Scott presiding. A little over three years earlier Scott had committed me to
the Youth Authority. The People of California were petitioning the court to
have me tried as an adult. It was not contested. I had no attorney and I cannot
remember being asked to say anything. I might as well have been a passenger on
a train. The journey took ten minutes, and when it was over, they took me to a
department of the Municipal Court and filed a complaint charging me not with
Section 4500, but with 245 Penal Code, Assault with Intent to do great bodily
harm. A date for a preliminary hearing was set. Bail was set at $20,000. Of
course bail was unattainable while the Youth Authority had a detainer on me. I
knew all of this was going to happen. I was learning something about court
procedures from the men around me. I wondered if the change in the complaint
might get me placed in another tank, but there seemed to be minimal communication
between the Sheriffs Department, which ran the jail, and the courts. There were
routine procedures for routine things — releases and court appearances — but
nobody would notify the jail about this difference. The court had no reason to
know I was in "high power."

I was
learning other things, too. When the poker game broke up for meals, or count,
or at lights out, there was always a lot of conversation from cell to cell.

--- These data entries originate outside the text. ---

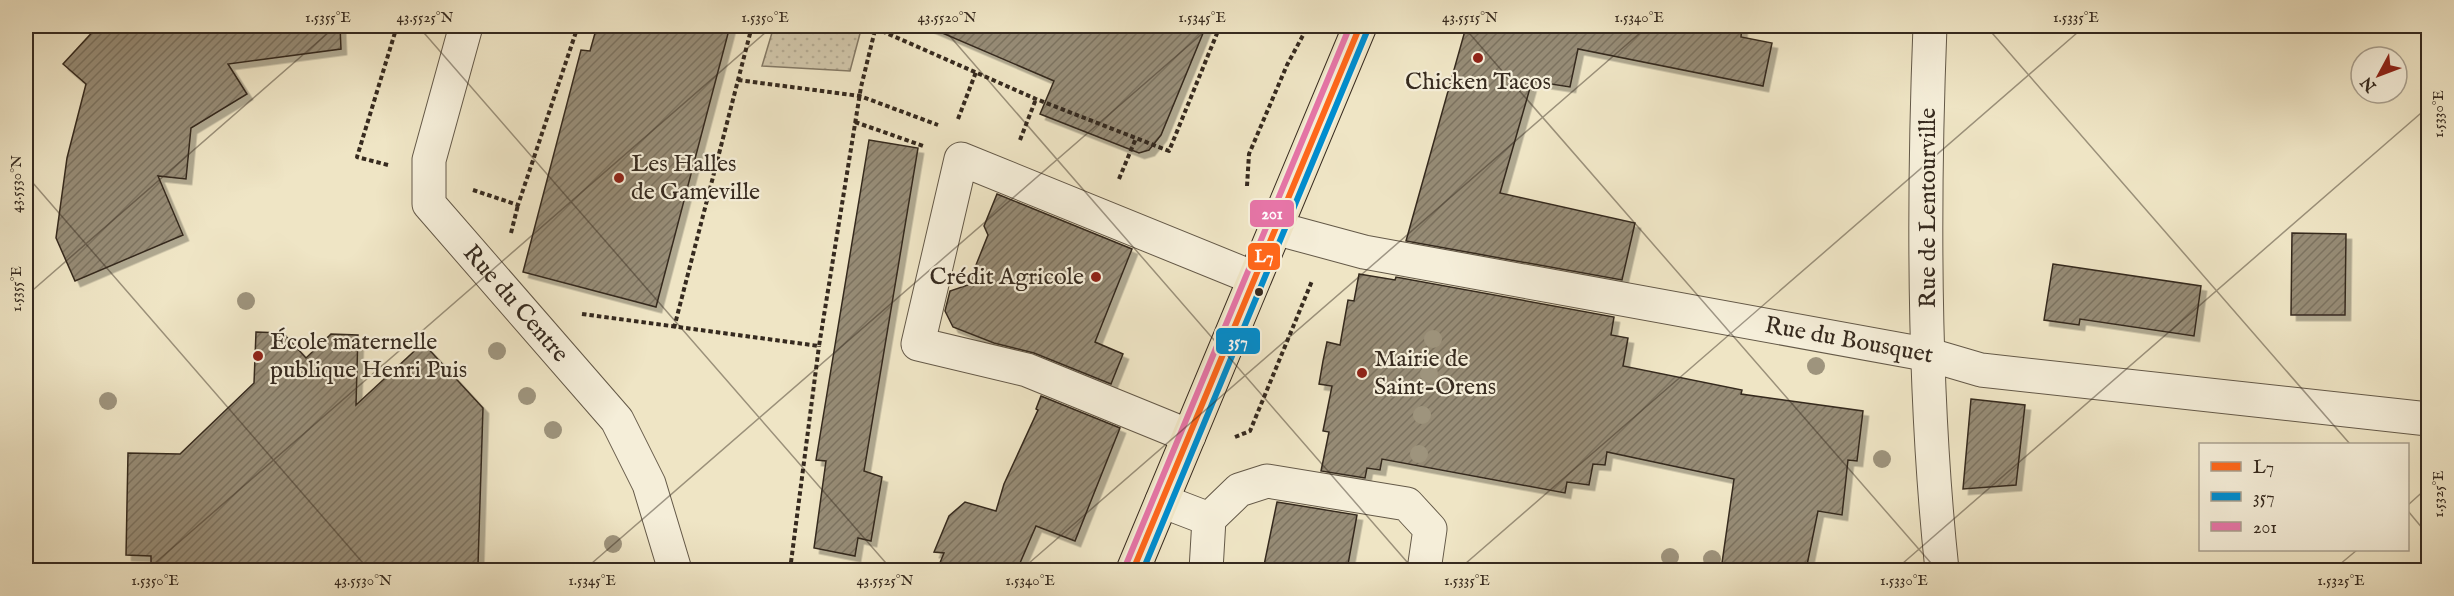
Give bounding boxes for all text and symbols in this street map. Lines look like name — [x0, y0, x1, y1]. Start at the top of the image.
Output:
text: 1.5355°E — [305, 8, 351, 27]
text: 43.5525°N — [396, 8, 454, 27]
text: 1.5350°E — [741, 8, 789, 27]
text: 43.5520°N — [917, 8, 977, 27]
text: 1.5345°E — [1178, 8, 1226, 27]
text: 43.5515°N — [1442, 8, 1498, 27]
text: 1.5340°E — [1614, 8, 1664, 27]
text: 1.5335°E — [2053, 8, 2099, 27]
north arrow — [2349, 45, 2409, 105]
marker: Chicken Tacos — [1471, 51, 1485, 65]
place label: Chicken Tacos — [1405, 67, 1551, 98]
text: N — [2357, 72, 2382, 96]
text: 1.5330°E — [2429, 90, 2448, 138]
street label: Rue de Lentourville — [1913, 108, 1944, 308]
place label: Les Halles de Gameville — [631, 149, 760, 208]
text: 43.5530°N — [7, 155, 26, 213]
marker: Les Halles de Gameville — [612, 171, 626, 185]
line badge: 201 — [1249, 199, 1295, 228]
text: 201 — [1261, 205, 1283, 225]
street label: Rue du Centre — [456, 238, 575, 369]
line badge: L7 — [1247, 242, 1281, 271]
text: L7 — [1255, 248, 1273, 268]
place label: Crédit Agricole — [929, 262, 1084, 293]
text: 1.5355°E — [7, 266, 26, 312]
marker: Crédit Agricole — [1089, 270, 1103, 284]
unlabelled marker — [1253, 286, 1265, 298]
street label: Rue du Bousquet — [1762, 310, 1936, 371]
place label: École maternelle publique Henri Puis — [270, 327, 467, 386]
line badge: 357 — [1215, 327, 1261, 355]
text: 357 — [1228, 333, 1248, 353]
place label: Mairie de Saint-Orens — [1374, 344, 1496, 403]
marker: École maternelle publique Henri Puis — [251, 349, 265, 363]
marker: Mairie de Saint-Orens — [1355, 366, 1369, 380]
legend — [2199, 443, 2409, 551]
text: L7 — [2253, 457, 2274, 480]
text: 1.5325°E — [2429, 470, 2448, 518]
text: 357 — [2253, 487, 2275, 510]
text: 201 — [2253, 517, 2277, 540]
text: 1.5350°E — [131, 571, 179, 590]
text: 43.5530°N — [334, 571, 392, 590]
text: 1.5345°E — [568, 571, 616, 590]
text: 43.5525°N — [856, 571, 914, 590]
text: 1.5340°E — [1005, 571, 1055, 590]
text: 1.5335°E — [1444, 571, 1490, 590]
text: 1.5330°E — [1880, 571, 1928, 590]
text: 1.5325°E — [2317, 571, 2365, 590]

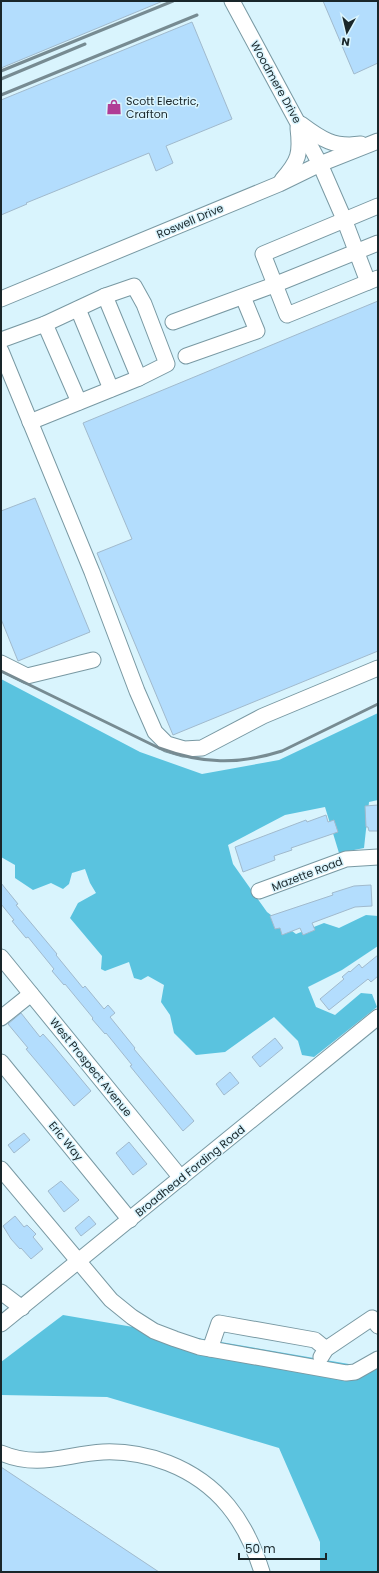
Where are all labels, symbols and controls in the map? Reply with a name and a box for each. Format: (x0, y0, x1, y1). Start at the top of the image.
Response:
north arrow (327, 12, 367, 52)
text: N (340, 33, 351, 50)
street label: Woodmere Drive (247, 38, 305, 126)
place label: Scott Electric, Crafton (126, 93, 199, 122)
shop icon: Scott Electric, Crafton (105, 98, 123, 116)
street label: Roswell Drive (154, 200, 226, 242)
street label: Mazette Road (269, 853, 345, 895)
street label: West Prospect Avenue (46, 1014, 136, 1120)
street label: Eric Way (45, 1118, 87, 1165)
street label: Broadhead Fording Road (132, 1122, 248, 1220)
scale bar (239, 1535, 326, 1561)
text: 50 m (245, 1540, 276, 1557)

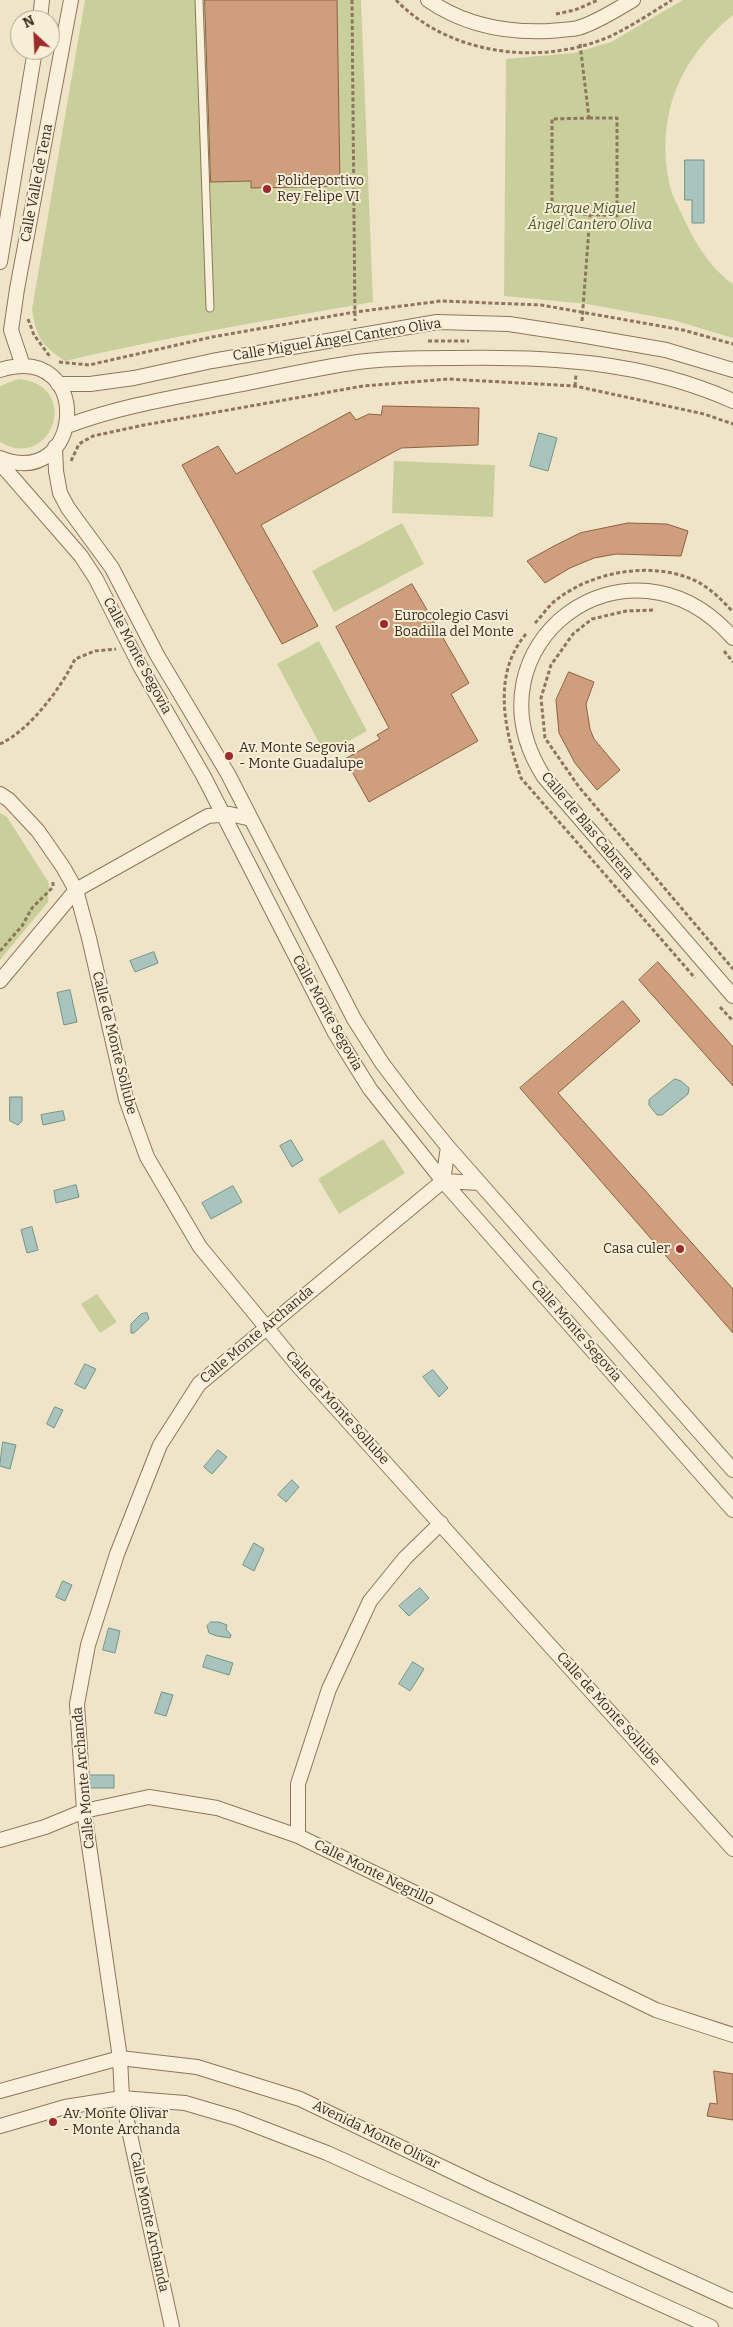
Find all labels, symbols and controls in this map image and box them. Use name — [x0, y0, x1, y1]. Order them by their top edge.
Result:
north arrow — [10, 10, 60, 60]
text: N — [20, 12, 37, 32]
street label: Calle Valle de Tena — [17, 122, 57, 244]
place label: Polideportivo Rey Felipe VI — [277, 173, 364, 206]
marker: Polideportivo Rey Felipe VI — [261, 183, 273, 195]
park label: Parque Miguel Ángel Cantero Oliva — [528, 201, 652, 233]
street label: Calle Miguel Ángel Cantero Oliva — [232, 315, 442, 365]
street label: Calle Monte Segovia — [99, 595, 175, 717]
place label: Eurocolegio Casvi Boadilla del Monte — [394, 608, 514, 640]
marker: Eurocolegio Casvi Boadilla del Monte — [378, 618, 390, 630]
place label: Av. Monte Segovia - Monte Guadalupe — [239, 740, 364, 772]
marker: Av. Monte Segovia - Monte Guadalupe — [223, 750, 235, 762]
street label: Calle de Blas Cabrera — [537, 769, 637, 883]
street label: Calle Monte Segovia — [288, 952, 366, 1074]
street label: Calle de Monte Sollube — [88, 970, 140, 1116]
place label: Casa culer — [603, 1241, 670, 1257]
marker: Casa culer — [674, 1243, 686, 1255]
street label: Calle Monte Segovia — [527, 1277, 625, 1385]
street label: Calle Monte Archanda — [197, 1283, 317, 1387]
street label: Calle de Monte Sollube — [282, 1348, 392, 1468]
street label: Calle de Monte Sollube — [553, 1649, 663, 1769]
street label: Calle Monte Archanda — [69, 1706, 99, 1850]
street label: Calle Monte Negrillo — [311, 1837, 437, 1909]
street label: Avenida Monte Olivar — [310, 2097, 442, 2173]
place label: Av. Monte Olivar - Monte Archanda — [63, 2106, 180, 2138]
marker: Av. Monte Olivar - Monte Archanda — [47, 2116, 59, 2128]
street label: Calle Monte Archanda — [126, 2150, 172, 2294]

D'Arcy was too far away, but Sampsell was next door. He told me about heisting
the payroll at Lockheed sometime back in the '30s or '40s, I don't remember
which. He had an analytical mind and a slight country twang. He got
excited when he
told his heart-stopping adventures in crime and recalled legendary tales of San
Quentin, including his own escape from inside the walls of Folsom. I heard
other stories, too, of crazy Bugsy Siegel, who disliked being called Bugsy
although he let some people call him that because they didn't care how crazy he
was. I learned that behind bars it was good to have the reputation of being as
violent as anyone but not crazy, not unpredictable. You didn't want fear, for
fear can make even a coward dangerous. In a world without civil process or
appeal to established authority, one needed others to think they had the
ability to protect themselves and their interests.